ORCA itemizes the acquisition cost for every surgical supply item, itemizes supply usage by individual surgeons for every operation they perform, calculates a surgeon’s average cost for the procedure, and identifies the actual cost per minute in the operating room. In other words, it provides surgeons with cost data for the resources under their control. From their offices, they can sit with a computer or tablet and, before going to the operating room, see exactly how much each item costs. They can weigh benefit and cost and ask the fundamental value question: Is it worth it?
The tool also shows how long a surgeon takes to perform each procedure and their average time for performing that procedure. The surgeon can use all of the data to compare their time and costs to all other surgeons who perform the same procedure, and begin to ask questions.
Take groin hernia surgery. One of our general surgeons can search ORCA for all groin hernia cases performed in our health care system. The surgeon can see the cost associated with the supplies used in the operating room and compare her use to her peers’. For the repair of groin hernias, for example, the surgeon would see a sixfold variation in cost related to the different types of mesh that surgeons at our institution select to fix hernias. Yet the current literature doesn’t show any discernible difference in patient outcomes related to the type of mesh used. The use of a more expensive mesh is simply, well, more expensive.
ORCA was made available to all surgeons in our health care system for the last year. What we’ve found is that the real opportunity to drive value arises when groups of surgeons who perform the same procedure get together and decide on standard operations that optimize both clinical outcomes and costs.
For example, some surgeons performing laparoscopic repairs of groin hernias use a specially devised balloon dissector to create a working space in the abdominal wall. Others simply create a working space manually. The surgeons who used the balloon spent an additional $400 but argued that it saved operating room time and therefore cost. The data showed otherwise: The surgeons who did not use the balloon completed their operations faster on average — and with similar outcomes. The balloon users quickly learned from their colleagues how to perform the surgery without it and subsequently shortened their operating times and lowered the overall cost of the operation.
Whether the decision concerns standardizing supplies used for a specific procedure, like repairing groin hernias, or general supplies to stock in the operating room, ORCA allows us to identify the physician stakeholders who should be at the table. Recently, surgeons who use advanced electrical dissecting devices employed ORCA to identify and eliminate some of the more costly devices that provided no additional benefit. This saved 27% (over $250,000) of the overall cost of these devices at our main hospital within the first six months.

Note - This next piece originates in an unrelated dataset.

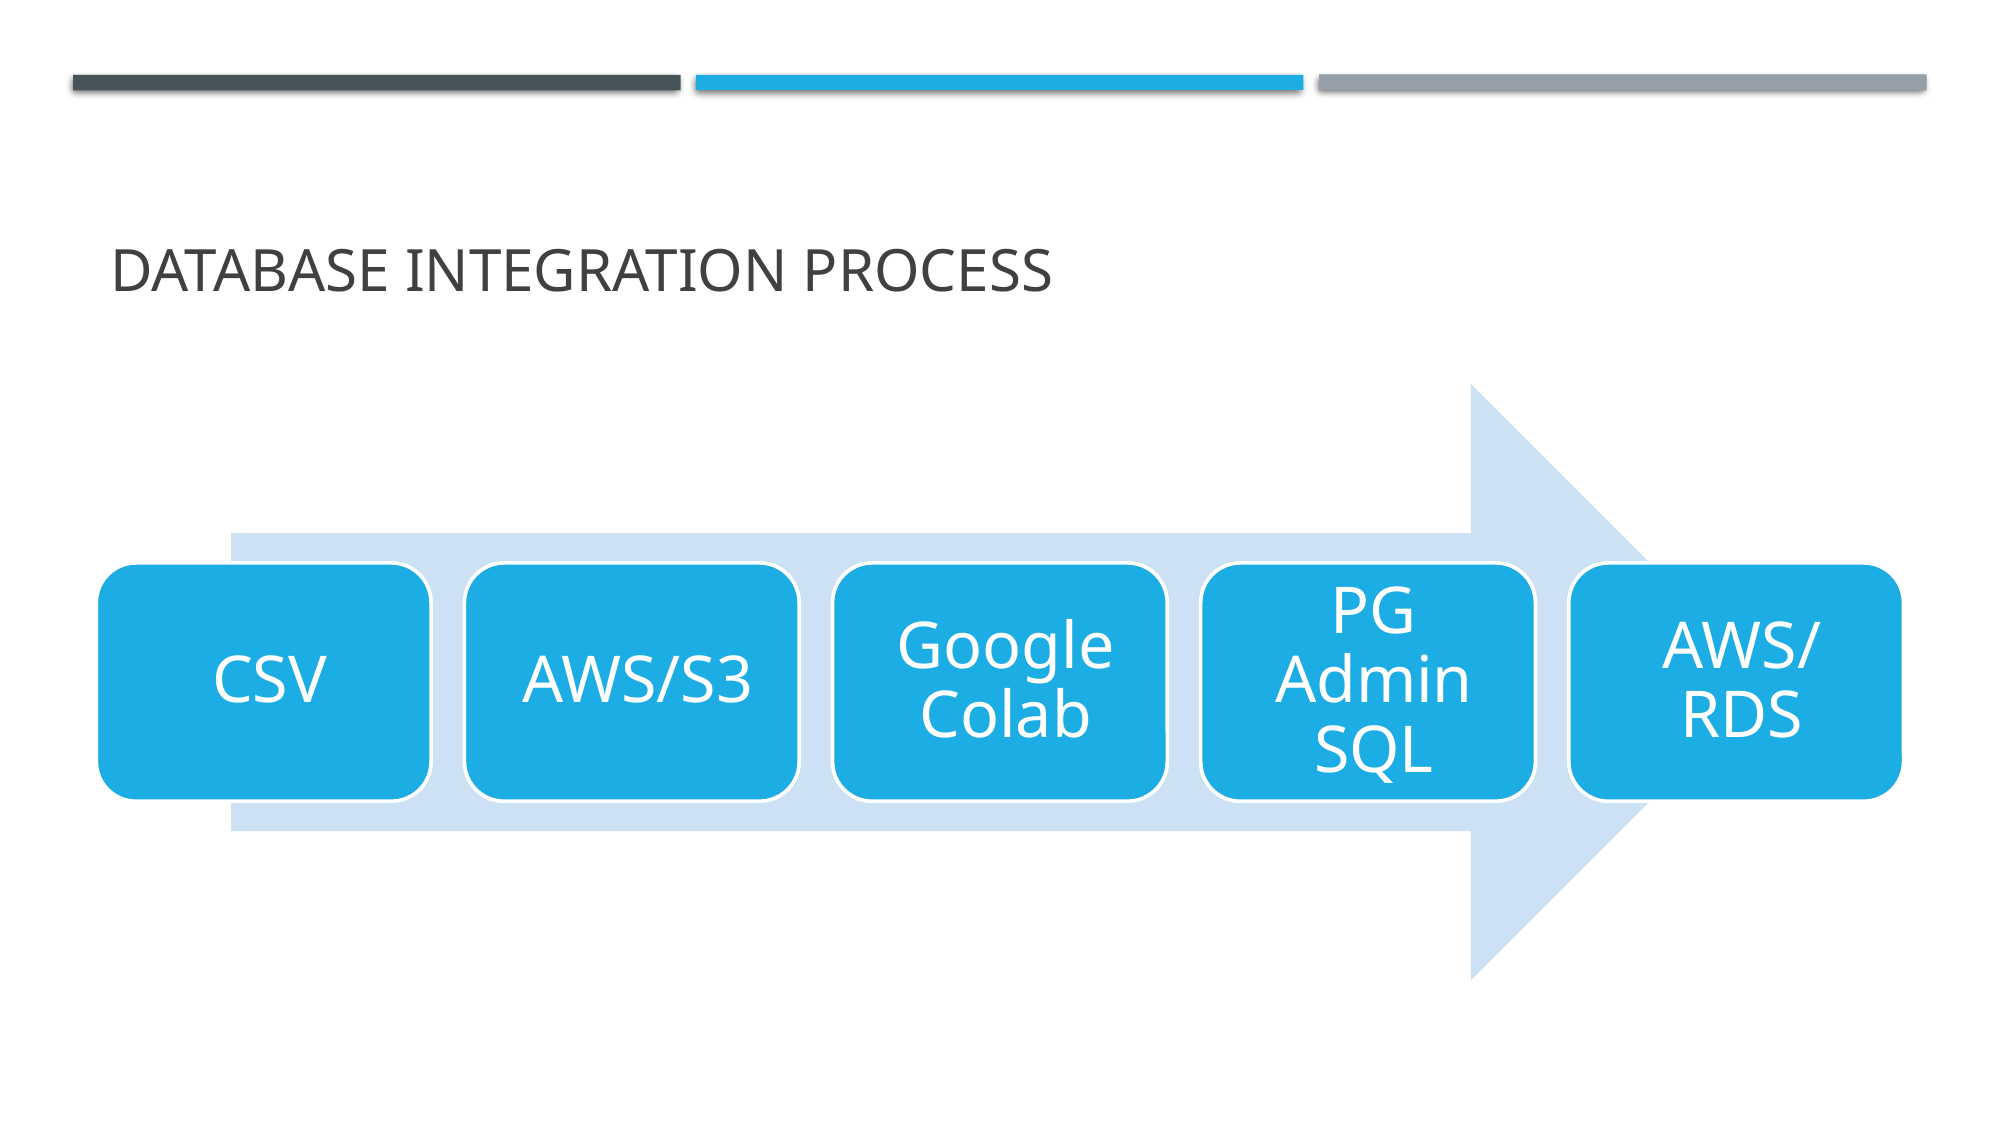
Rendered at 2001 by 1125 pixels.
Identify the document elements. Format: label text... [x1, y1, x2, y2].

title Database integration process [95, 115, 1905, 311]
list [94, 383, 1906, 981]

High-value clinical care demands that we optimize both patient outcomes and costs. But in order to do that, we’ll need to engage physicians in making value analyses when they recommend treatments for their patients. While we are still far from the goal of achieving a large-scale, sustained, and meaningful movement toward high-value care in this country, our early experience with ORCA shows that knowing just a little about the cost implications of treatment choices gets the conversation going and inspires action. Cost transparency may not be the whole solution, but we believe — and our experience shows — that it’s a very good start.